Judgment of the Tribunal refusing the Defendants’ application to decertify the class as a whole and revoke the Collective Proceedings Order dated 29 November 2024 (the CPO).
The Tribunal first addressed the question of whether it should consider exercising its power to revoke the CPO. It concluded that the Supreme Court’s decision in Evans [2025] UKSC 48, which post-dated the Tribunal’s decision on certification in these proceedings, represented a sufficient change in circumstances to justify the Tribunal considering whether it should exercise this power.
The Tribunal had particular regard to (i) the strength of the claims, and (ii) the practicability of opt-in proceedings, when considering whether the continuation of these proceedings on an opt-out basis was justified.
As to the strength of the claims, the Tribunal held that these are claims which have reasonable prospects, and in the context of certification, may be regarded as relatively strong. The Tribunal concluded that it was entitled to take from the judgment in Kent [2025] CAT 67 that there is evidence which can be put before the Tribunal in support of each step in Dr Ennis’ case, and that this evidence has sufficient cogency and weight to constitute at least a serious case to answer.

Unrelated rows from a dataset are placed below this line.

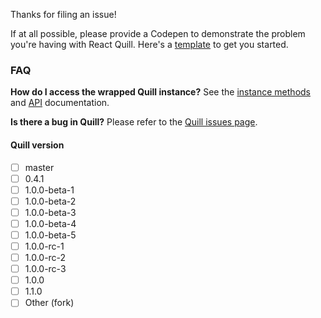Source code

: Thanks for filing an issue! 

If at all possible, please provide a Codepen to demonstrate the problem you're having with React Quill. Here's a [template] to get you started.

[template]: 
http://codepen.io/alexkrolick/pen/xgyOXQ/left?editors=0010#0

### FAQ

**How do I access the wrapped Quill instance?**
See the [instance methods] and [API] documentation.

[instance methods]:
https://github.com/zenoamaro/react-quill#methods

[API]:
https://github.com/zenoamaro/react-quill#api-reference

**Is there a bug in Quill?**
Please refer to the [Quill issues page].

[Quill issues page]: 
https://github.com/quilljs/quill/issues

#### Quill version 
- [ ] master
- [ ] 0.4.1
- [ ] 1.0.0-beta-1
- [ ] 1.0.0-beta-2
- [ ] 1.0.0-beta-3
- [ ] 1.0.0-beta-4
- [ ] 1.0.0-beta-5
- [ ] 1.0.0-rc-1
- [ ] 1.0.0-rc-2
- [ ] 1.0.0-rc-3
- [ ] 1.0.0
- [ ] 1.1.0
- [ ] Other (fork)
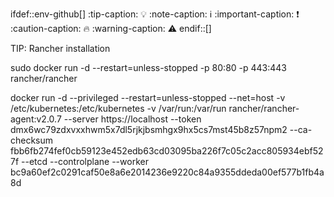 ifdef::env-github[]
:tip-caption: :bulb:
:note-caption: :information_source:
:important-caption: :heavy_exclamation_mark:
:caution-caption: :fire:
:warning-caption: :warning:
endif::[]

TIP: Rancher installation

sudo docker run -d --restart=unless-stopped -p 80:80 -p 443:443 rancher/rancher

docker run -d --privileged --restart=unless-stopped --net=host -v /etc/kubernetes:/etc/kubernetes -v /var/run:/var/run rancher/rancher-agent:v2.0.7 --server https://localhost --token dmx6wc79zdxvxxhwm5x7dl5rjkjbsmhgx9hx5cs7mst45b8z57npm2 --ca-checksum fbb6fb274fef0cb59123e452edb63cd03095ba226f7c05c2acc805934ebf527f --etcd --controlplane --worker
bc9a60ef2c0291caf50e8a6e2014236e9220c84a9355ddeda00ef577b1fb4a8d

Even if it were to have no regard to the judgment in Kent, the Tribunal found that, in as far as the claims concern sales through the UK/EU storefronts, they are still relatively strong in the context of certification. The Tribunal drew a distinction between these proceedings and those in Evans in this respect, where the weakness of the claims was considered to be a reason against certifying on an opt-out basis.

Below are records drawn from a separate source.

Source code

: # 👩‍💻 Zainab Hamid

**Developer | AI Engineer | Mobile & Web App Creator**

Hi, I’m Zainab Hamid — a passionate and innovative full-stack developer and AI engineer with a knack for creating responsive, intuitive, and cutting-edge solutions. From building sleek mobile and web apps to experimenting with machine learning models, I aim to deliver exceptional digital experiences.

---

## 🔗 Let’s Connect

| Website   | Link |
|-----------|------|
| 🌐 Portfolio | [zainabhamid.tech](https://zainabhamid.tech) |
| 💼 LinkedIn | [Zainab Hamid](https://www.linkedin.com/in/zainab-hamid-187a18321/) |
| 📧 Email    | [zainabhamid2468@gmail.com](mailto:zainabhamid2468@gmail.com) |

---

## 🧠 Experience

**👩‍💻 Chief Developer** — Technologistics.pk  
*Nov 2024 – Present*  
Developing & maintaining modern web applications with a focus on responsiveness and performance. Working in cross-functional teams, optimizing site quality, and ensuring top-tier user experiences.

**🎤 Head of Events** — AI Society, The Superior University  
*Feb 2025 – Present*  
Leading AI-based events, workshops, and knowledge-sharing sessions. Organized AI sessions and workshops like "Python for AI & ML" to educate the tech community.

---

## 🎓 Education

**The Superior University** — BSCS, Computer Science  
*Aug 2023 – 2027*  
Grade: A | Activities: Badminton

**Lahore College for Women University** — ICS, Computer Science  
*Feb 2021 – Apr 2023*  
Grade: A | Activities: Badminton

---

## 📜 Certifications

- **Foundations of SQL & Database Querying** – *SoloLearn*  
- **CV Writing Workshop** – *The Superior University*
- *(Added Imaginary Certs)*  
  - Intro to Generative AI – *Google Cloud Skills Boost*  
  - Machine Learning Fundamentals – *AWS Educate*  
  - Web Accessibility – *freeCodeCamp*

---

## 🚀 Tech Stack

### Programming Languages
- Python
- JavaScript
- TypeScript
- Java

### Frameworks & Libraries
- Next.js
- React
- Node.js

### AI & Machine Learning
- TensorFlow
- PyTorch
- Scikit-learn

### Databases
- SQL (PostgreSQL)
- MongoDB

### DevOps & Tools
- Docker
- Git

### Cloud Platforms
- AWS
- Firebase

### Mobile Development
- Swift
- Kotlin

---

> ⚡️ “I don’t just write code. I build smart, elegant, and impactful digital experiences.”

As to the practicability of opt-in proceedings, the Tribunal concluded that, tested against the analysis in Evans, these proceedings continue to satisfy the criteria for certification on an opt-out basis. Having regard to economic considerations, the Tribunal held that there are a significant number of developers who have claims which are collectively worth pursuing, which it is unlikely could be reasonably pursued other than collectively and on an opt-out basis. The Tribunal also had regard to non-economic considerations, such as public expressions of concern about retaliation, or the risk of retaliation, by the Defendants against developers who challenge them. The Tribunal concluded that these features of the case, amongst others, mean that the overall balance of justice continues to favour certification of the entire class.